What you have to do: Reproduce the entries below character for character.

Records shown:

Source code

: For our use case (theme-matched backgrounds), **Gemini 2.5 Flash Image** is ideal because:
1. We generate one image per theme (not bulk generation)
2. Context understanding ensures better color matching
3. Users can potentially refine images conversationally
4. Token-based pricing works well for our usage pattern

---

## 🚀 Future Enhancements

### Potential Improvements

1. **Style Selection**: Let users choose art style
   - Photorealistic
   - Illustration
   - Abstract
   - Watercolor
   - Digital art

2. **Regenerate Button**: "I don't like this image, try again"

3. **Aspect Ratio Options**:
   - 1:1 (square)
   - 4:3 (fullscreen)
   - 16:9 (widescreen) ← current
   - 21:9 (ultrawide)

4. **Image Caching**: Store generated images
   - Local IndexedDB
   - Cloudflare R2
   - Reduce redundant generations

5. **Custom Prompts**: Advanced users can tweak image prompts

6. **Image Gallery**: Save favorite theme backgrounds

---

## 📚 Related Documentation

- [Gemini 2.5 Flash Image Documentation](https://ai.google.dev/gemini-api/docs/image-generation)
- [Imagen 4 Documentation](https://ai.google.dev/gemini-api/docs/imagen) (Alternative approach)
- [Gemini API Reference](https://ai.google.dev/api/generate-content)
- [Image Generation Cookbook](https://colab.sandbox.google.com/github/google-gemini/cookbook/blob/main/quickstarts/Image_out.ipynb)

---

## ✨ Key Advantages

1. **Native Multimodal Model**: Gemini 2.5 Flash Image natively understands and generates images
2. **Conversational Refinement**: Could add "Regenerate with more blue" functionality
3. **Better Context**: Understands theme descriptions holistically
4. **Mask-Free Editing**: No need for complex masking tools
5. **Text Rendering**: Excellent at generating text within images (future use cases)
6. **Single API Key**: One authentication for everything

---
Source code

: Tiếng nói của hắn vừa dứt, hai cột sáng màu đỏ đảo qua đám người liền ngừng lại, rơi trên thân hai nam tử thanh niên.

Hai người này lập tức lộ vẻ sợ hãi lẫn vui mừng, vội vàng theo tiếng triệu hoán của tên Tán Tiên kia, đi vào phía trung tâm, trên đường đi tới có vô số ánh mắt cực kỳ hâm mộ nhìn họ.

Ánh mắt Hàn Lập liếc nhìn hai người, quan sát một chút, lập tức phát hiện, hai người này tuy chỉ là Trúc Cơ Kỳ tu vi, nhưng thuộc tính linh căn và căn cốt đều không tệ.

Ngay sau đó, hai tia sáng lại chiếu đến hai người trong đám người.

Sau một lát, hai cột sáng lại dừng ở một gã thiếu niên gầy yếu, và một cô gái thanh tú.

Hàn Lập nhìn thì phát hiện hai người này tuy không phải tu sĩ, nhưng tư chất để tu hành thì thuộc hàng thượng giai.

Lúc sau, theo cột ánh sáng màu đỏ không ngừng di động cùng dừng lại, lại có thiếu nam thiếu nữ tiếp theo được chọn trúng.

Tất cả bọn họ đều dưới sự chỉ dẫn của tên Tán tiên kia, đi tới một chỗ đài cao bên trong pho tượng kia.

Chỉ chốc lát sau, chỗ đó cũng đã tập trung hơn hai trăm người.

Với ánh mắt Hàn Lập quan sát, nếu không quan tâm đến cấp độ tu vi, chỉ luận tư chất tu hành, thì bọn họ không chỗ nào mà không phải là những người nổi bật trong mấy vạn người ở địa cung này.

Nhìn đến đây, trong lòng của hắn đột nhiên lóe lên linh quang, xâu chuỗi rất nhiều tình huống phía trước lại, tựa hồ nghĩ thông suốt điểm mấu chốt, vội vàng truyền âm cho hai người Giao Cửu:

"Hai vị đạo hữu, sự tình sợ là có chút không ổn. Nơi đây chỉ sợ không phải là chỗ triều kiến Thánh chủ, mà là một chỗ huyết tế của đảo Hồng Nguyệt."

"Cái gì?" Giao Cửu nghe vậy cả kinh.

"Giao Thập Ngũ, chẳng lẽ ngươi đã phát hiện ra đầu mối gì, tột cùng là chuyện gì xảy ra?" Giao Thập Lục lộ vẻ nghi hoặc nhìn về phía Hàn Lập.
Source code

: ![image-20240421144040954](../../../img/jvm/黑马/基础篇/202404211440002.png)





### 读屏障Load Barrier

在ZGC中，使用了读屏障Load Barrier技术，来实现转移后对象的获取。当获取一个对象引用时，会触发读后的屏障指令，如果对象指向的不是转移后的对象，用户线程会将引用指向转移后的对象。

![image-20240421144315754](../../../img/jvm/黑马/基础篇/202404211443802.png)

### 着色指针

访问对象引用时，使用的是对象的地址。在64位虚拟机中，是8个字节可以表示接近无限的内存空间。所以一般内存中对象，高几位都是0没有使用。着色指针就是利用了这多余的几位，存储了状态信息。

Reply to the task:
Source code

: For our use case (theme-matched backgrounds), **Gemini 2.5 Flash Image** is ideal because:
1. We generate one image per theme (not bulk generation)
2. Context understanding ensures better color matching
3. Users can potentially refine images conversationally
4. Token-based pricing works well for our usage pattern

---

## 🚀 Future Enhancements

### Potential Improvements

1. **Style Selection**: Let users choose art style
   - Photorealistic
   - Illustration
   - Abstract
   - Watercolor
   - Digital art

2. **Regenerate Button**: "I don't like this image, try again"

3. **Aspect Ratio Options**:
   - 1:1 (square)
   - 4:3 (fullscreen)
   - 16:9 (widescreen) ← current
   - 21:9 (ultrawide)

4. **Image Caching**: Store generated images
   - Local IndexedDB
   - Cloudflare R2
   - Reduce redundant generations

5. **Custom Prompts**: Advanced users can tweak image prompts

6. **Image Gallery**: Save favorite theme backgrounds

---

## 📚 Related Documentation

- [Gemini 2.5 Flash Image Documentation](https://ai.google.dev/gemini-api/docs/image-generation)
- [Imagen 4 Documentation](https://ai.google.dev/gemini-api/docs/imagen) (Alternative approach)
- [Gemini API Reference](https://ai.google.dev/api/generate-content)
- [Image Generation Cookbook](https://colab.sandbox.google.com/github/google-gemini/cookbook/blob/main/quickstarts/Image_out.ipynb)

---

## ✨ Key Advantages

1. **Native Multimodal Model**: Gemini 2.5 Flash Image natively understands and generates images
2. **Conversational Refinement**: Could add "Regenerate with more blue" functionality
3. **Better Context**: Understands theme descriptions holistically
4. **Mask-Free Editing**: No need for complex masking tools
5. **Text Rendering**: Excellent at generating text within images (future use cases)
6. **Single API Key**: One authentication for everything

---
Source code

: Tiếng nói của hắn vừa dứt, hai cột sáng màu đỏ đảo qua đám người liền ngừng lại, rơi trên thân hai nam tử thanh niên.

Hai người này lập tức lộ vẻ sợ hãi lẫn vui mừng, vội vàng theo tiếng triệu hoán của tên Tán Tiên kia, đi vào phía trung tâm, trên đường đi tới có vô số ánh mắt cực kỳ hâm mộ nhìn họ.

Ánh mắt Hàn Lập liếc nhìn hai người, quan sát một chút, lập tức phát hiện, hai người này tuy chỉ là Trúc Cơ Kỳ tu vi, nhưng thuộc tính linh căn và căn cốt đều không tệ.

Ngay sau đó, hai tia sáng lại chiếu đến hai người trong đám người.

Sau một lát, hai cột sáng lại dừng ở một gã thiếu niên gầy yếu, và một cô gái thanh tú.

Hàn Lập nhìn thì phát hiện hai người này tuy không phải tu sĩ, nhưng tư chất để tu hành thì thuộc hàng thượng giai.

Lúc sau, theo cột ánh sáng màu đỏ không ngừng di động cùng dừng lại, lại có thiếu nam thiếu nữ tiếp theo được chọn trúng.

Tất cả bọn họ đều dưới sự chỉ dẫn của tên Tán tiên kia, đi tới một chỗ đài cao bên trong pho tượng kia.

Chỉ chốc lát sau, chỗ đó cũng đã tập trung hơn hai trăm người.

Với ánh mắt Hàn Lập quan sát, nếu không quan tâm đến cấp độ tu vi, chỉ luận tư chất tu hành, thì bọn họ không chỗ nào mà không phải là những người nổi bật trong mấy vạn người ở địa cung này.

Nhìn đến đây, trong lòng của hắn đột nhiên lóe lên linh quang, xâu chuỗi rất nhiều tình huống phía trước lại, tựa hồ nghĩ thông suốt điểm mấu chốt, vội vàng truyền âm cho hai người Giao Cửu:

"Hai vị đạo hữu, sự tình sợ là có chút không ổn. Nơi đây chỉ sợ không phải là chỗ triều kiến Thánh chủ, mà là một chỗ huyết tế của đảo Hồng Nguyệt."

"Cái gì?" Giao Cửu nghe vậy cả kinh.

"Giao Thập Ngũ, chẳng lẽ ngươi đã phát hiện ra đầu mối gì, tột cùng là chuyện gì xảy ra?" Giao Thập Lục lộ vẻ nghi hoặc nhìn về phía Hàn Lập.
Source code

: ![image-20240421144040954](../../../img/jvm/黑马/基础篇/202404211440002.png)





### 读屏障Load Barrier

在ZGC中，使用了读屏障Load Barrier技术，来实现转移后对象的获取。当获取一个对象引用时，会触发读后的屏障指令，如果对象指向的不是转移后的对象，用户线程会将引用指向转移后的对象。

![image-20240421144315754](../../../img/jvm/黑马/基础篇/202404211443802.png)

### 着色指针

访问对象引用时，使用的是对象的地址。在64位虚拟机中，是8个字节可以表示接近无限的内存空间。所以一般内存中对象，高几位都是0没有使用。着色指针就是利用了这多余的几位，存储了状态信息。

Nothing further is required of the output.